Joseph Libbey Folsom (May 19, 1817 - July 19, 1855) was an American real estate investor, and military personnel in the early days of California's statehood. He was a United States Army officer. He is the founder of Folsom, California. Folsom's controversial purchase of Rancho Río de los Americanos land grant from the heirs of a San Francisco merchant William Alexander Leidesdorff remained tied up in litigation for many years, eventually reaching the Supreme Court of California after Folsom's death.

==Early life==
Joseph Folsom was born on Monday, May 19, 1817, in Meredith, New Hampshire. He was the fourth child of Abraham Folsom and Mary Libbey. Descendants of a family that first arrived at Hingham, Massachusetts in the seventeenth century, and subsequently moved on to Exeter, New Hampshire, Abraham Folsom and his wife lived in a home near the northwest corner of Lake Winnipesaukee. Joseph had 5 siblings: Sally T. Folsom, George C. Folsom, Decatur A. Folsom, Charles P. Folsom, and Frank C. Folsom.
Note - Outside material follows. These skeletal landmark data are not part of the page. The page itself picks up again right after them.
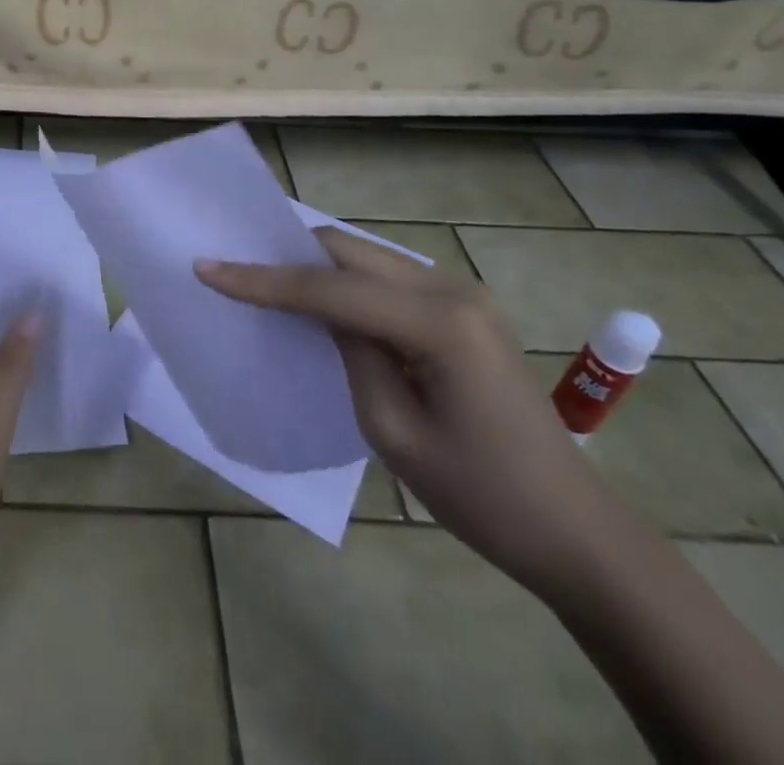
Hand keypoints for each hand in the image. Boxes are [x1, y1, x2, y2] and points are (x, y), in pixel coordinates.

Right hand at [196, 228, 626, 598]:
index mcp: (439, 322)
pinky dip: (345, 283)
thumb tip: (318, 311)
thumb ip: (349, 353)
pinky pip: (387, 278)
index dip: (264, 279)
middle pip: (348, 250)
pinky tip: (320, 301)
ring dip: (315, 266)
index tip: (208, 268)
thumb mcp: (392, 430)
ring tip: (264, 280)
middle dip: (287, 256)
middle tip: (233, 267)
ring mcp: (463, 293)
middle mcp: (452, 288)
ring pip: (365, 257)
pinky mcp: (463, 309)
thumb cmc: (482, 497)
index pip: (330, 288)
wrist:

Abraham Folsom died on Saturday, February 28, 1824, at the age of 46. Joseph was only 6 years old at the time of his father's death. Shortly after, the family moved 27 mi southwest to Northfield, New Hampshire.

==Early military career==
In June 1836, at the age of eighteen, Joseph became a cadet at the Military Academy at West Point. Four years later, in June 1840, he graduated with honors. On November 3, 1840, he held the rank of Second Lieutenant in the 5th infantry of the U.S. Army. He served under the command of General William J. Worth in Florida during the Second Seminole War. In 1844, he returned to the Academy at West Point where he served as an Instructor of infantry tactics for two years.

==California==
In 1846, Folsom left the 5th U.S. Infantry to join the First Regiment of New York Volunteers under the command of Colonel Jonathan D. Stevenson. They sailed for six months before arriving at a port in Yerba Buena (early San Francisco) in March 1847. He was promoted to the rank of Captain and was made the regiment's quartermaster. Folsom received orders from General Stephen W. Kearny to inspect San Francisco Bay to select an area for the Army's Military Depot. He was also the first Collector of the Port of San Francisco under American rule from 1847 to 1849. After the Mexican War ended in 1848, he was mustered out of the volunteers and returned to the regular army and was stationed in San Francisco. In December 1851, he served as a judge on the courts martial of George H. Derby, the famous humorist, and Joseph Hooker, the assistant adjutant general of the Pacific Division in Sonoma, California.

Folsom invested in real estate by purchasing land owned by William Alexander Leidesdorff from Leidesdorff's mother Anna Maria Spark for $75,000 - a controversial purchase which was mired in litigation for years. Increasing land values in California made Captain Joseph Libbey Folsom a millionaire. In 1854, he chose an area of land near Sacramento, which he named "Granite City". In 1855, Joseph Folsom hired Theodore Dehone Judah, an engineer, to survey the area and map out the town. Folsom chose to name the streets of his town after the names of his friends, family, and other important people in California. He became the second president of the Sacramento Valley Railroad.

Joseph Folsom suffered from neuralgia, a painful nerve condition, and had symptoms of pneumonia. He died suddenly at the age of thirty-eight of renal failure while visiting friends at Mission San José (now Fremont, California) on Thursday, July 19, 1855.

In February 1856, the executors of Folsom's estate: Halleck, Peachy, and P. Warren Van Winkle changed the name of Granite City to Folsom, in his honor.